Directions for this task
Check each statement against the forum post below about the TensorRT segment fault: (a) the GPU used is an RTX 3070, (b) the operating system is Ubuntu 18.04, (c) the CUDNN version is listed with no complaint attached. Answer yes or no for each, and quote the words of the post that decide it.

Excerpt to read
Segment Fault due to strlen-avx2.S missing

lannyyip1 · September 14, 2021, 4:45am

Description

When I try to convert ONNX modal to TensorRT Engine with TensorRT 8.0.3.4, a segment fault would be reported.

Environment

TensorRT Version: 8.0.3.4
GPU Type: RTX 3070
Nvidia Driver Version: 465.19.01
CUDA Version: 11.3
CUDNN Version: 8.2.1 but complained that 8.1.1 is used
Operating System + Version: Ubuntu 20.04
Python Version (if applicable):
TensorFlow Version (if applicable):
PyTorch Version (if applicable): 1.7
Baremetal or Container (if container which image + tag):

Relevant Files

(ONNX Model)[share/model.onnx at master · lannyyip/share · GitHub]: share/model.onnx at master · lannyyip/share · GitHub

Steps To Reproduce

build trtexec from sample directory, to get trtexec_debug
load trtexec_debug with gdb, with following command:

gdb --args trtexec_debug --onnx=model.onnx --optShapes=input0:1x1x1024x500 --fp16 --workspace=5000 --saveEngine=model.bin

run and get the result

GNU gdb (Ubuntu 9.2-0ubuntu1~20.04) 9.2
Copyright (C) 2020 Free Software Foundation, Inc.

Extracted records
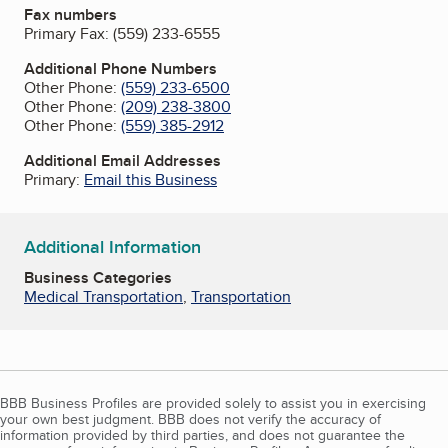
Fax numbers
Primary Fax:
(559) 233-6555
Additional Phone Numbers
Other Phone:
(559) 233-6500
Other Phone:
(209) 238-3800
Other Phone:
(559) 385-2912
Additional Email Addresses
Primary:
Email this Business
Additional Information
Business Categories
Medical Transportation
,
Transportation
BBB Business Profiles are provided solely to assist you in exercising
your own best judgment. BBB does not verify the accuracy of
information provided by third parties, and does not guarantee the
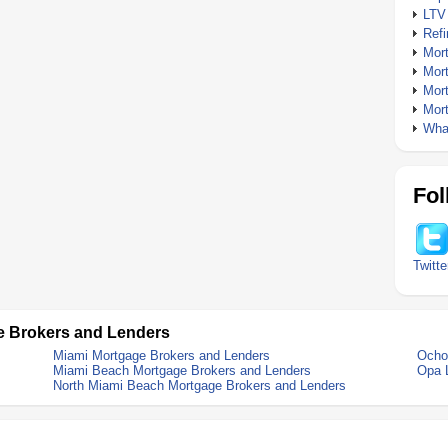
LTV
Ref
Mor
Mor
Mor
Mor
What
Fol
Twitte
e Brokers and Lenders
Miami Mortgage Brokers and Lenders
Ocho
Miami Beach Mortgage Brokers and Lenders
Opa 
North Miami Beach Mortgage Brokers and Lenders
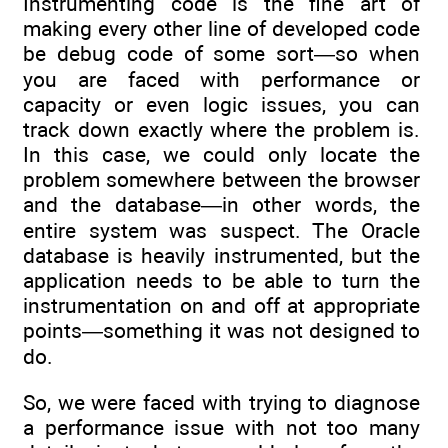
Instrumenting code is the fine art of
making every other line of developed code
be debug code of some sort—so when
you are faced with performance or
capacity or even logic issues, you can
track down exactly where the problem is.
In this case, we could only locate the
problem somewhere between the browser
and the database—in other words, the
entire system was suspect. The Oracle
database is heavily instrumented, but the
application needs to be able to turn the
instrumentation on and off at appropriate
points—something it was not designed to
do.
So, we were faced with trying to diagnose
a performance issue with not too many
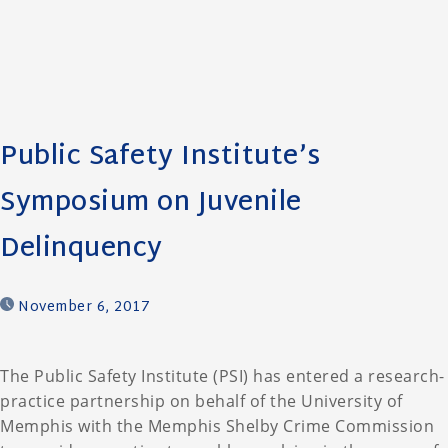
Public Safety Institute’s
Symposium on Juvenile
Delinquency
November 6, 2017
The Public Safety Institute (PSI) has entered a research-
practice partnership on behalf of the University of
Memphis with the Memphis Shelby Crime Commission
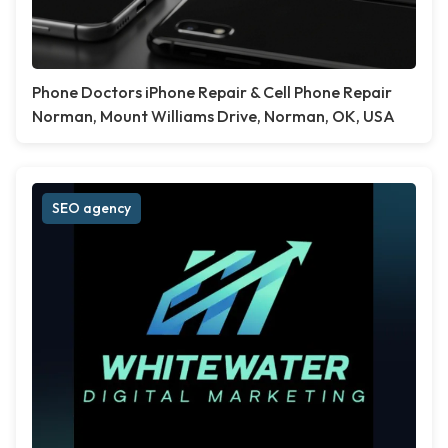
Phone Doctors iPhone Repair & Cell Phone Repair
Norman, Mount Williams Drive, Norman, OK, USA
SEO agency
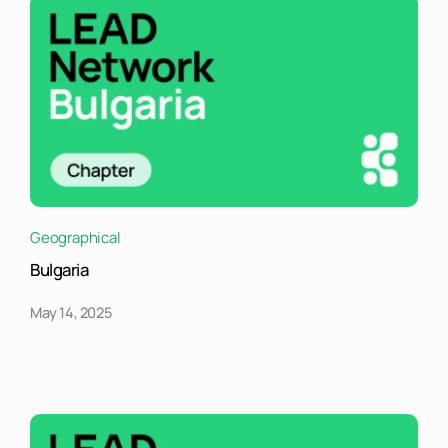
Geographical
Bulgaria
May 14, 2025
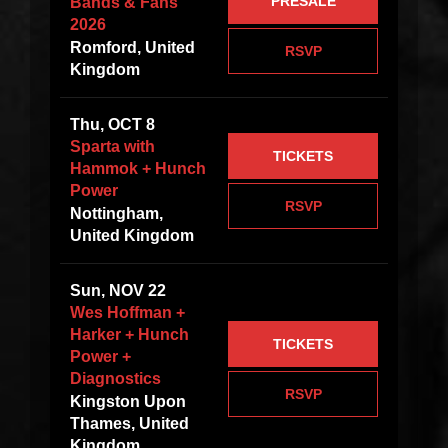
PRESALE
Bands & Fans
2026
Romford, United
RSVP
Kingdom
Thu, OCT 8
Sparta with
TICKETS
Hammok + Hunch
Power
RSVP
Nottingham,
United Kingdom
Sun, NOV 22
Wes Hoffman +
Harker + Hunch
TICKETS
Power +
Diagnostics
RSVP
Kingston Upon
Thames, United
Kingdom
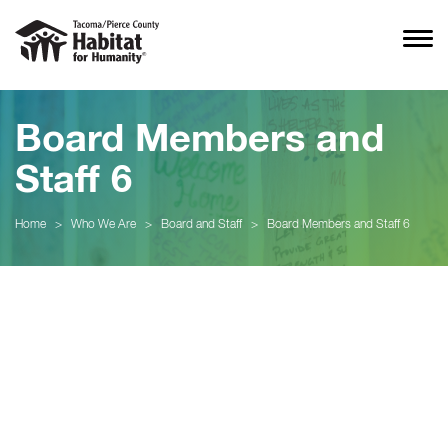
Board Members and
Staff 6
Home
>
Who We Are
>
Board and Staff
>
Board Members and Staff 6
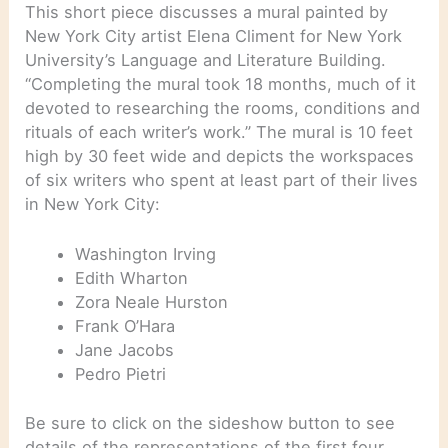
This short piece discusses a mural painted by
New York City artist Elena Climent for New York
University’s Language and Literature Building.
“Completing the mural took 18 months, much of it
devoted to researching the rooms, conditions and
rituals of each writer’s work.” The mural is 10 feet
high by 30 feet wide and depicts the workspaces
of six writers who spent at least part of their lives
in New York City:
Washington Irving
Edith Wharton
Zora Neale Hurston
Frank O’Hara
Jane Jacobs
Pedro Pietri
Be sure to click on the sideshow button to see
details of the representations of the first four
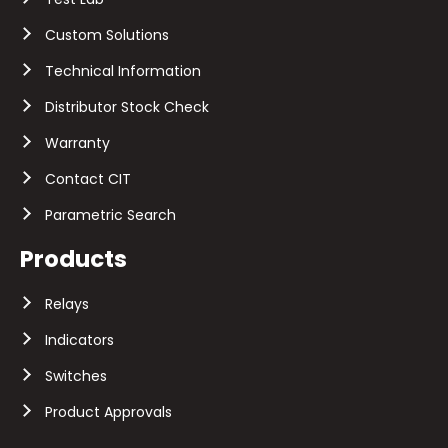
Custom Solutions
Technical Information
Distributor Stock Check
Warranty
Contact CIT
Parametric Search
Products
Relays
Indicators
Switches
Product Approvals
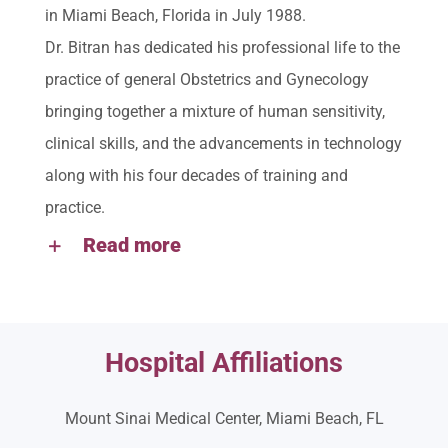
in Miami Beach, Florida in July 1988.
Dr. Bitran has dedicated his professional life to the
practice of general Obstetrics and Gynecology
bringing together a mixture of human sensitivity,
clinical skills, and the advancements in technology
along with his four decades of training and
practice.
Read more
Hospital Affiliations
Mount Sinai Medical Center, Miami Beach, FL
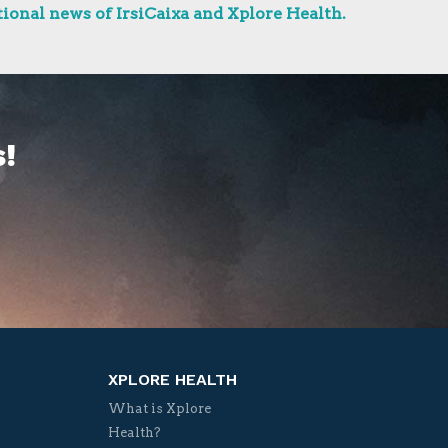
ional news of IrsiCaixa and Xplore Health.
!
XPLORE HEALTH
What is Xplore
Health?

Result of this task
(a) Yes: "GPU Type: RTX 3070"
(b) No: "Operating System + Version: Ubuntu 20.04"
(c) No: "CUDNN Version: 8.2.1 but complained that 8.1.1 is used"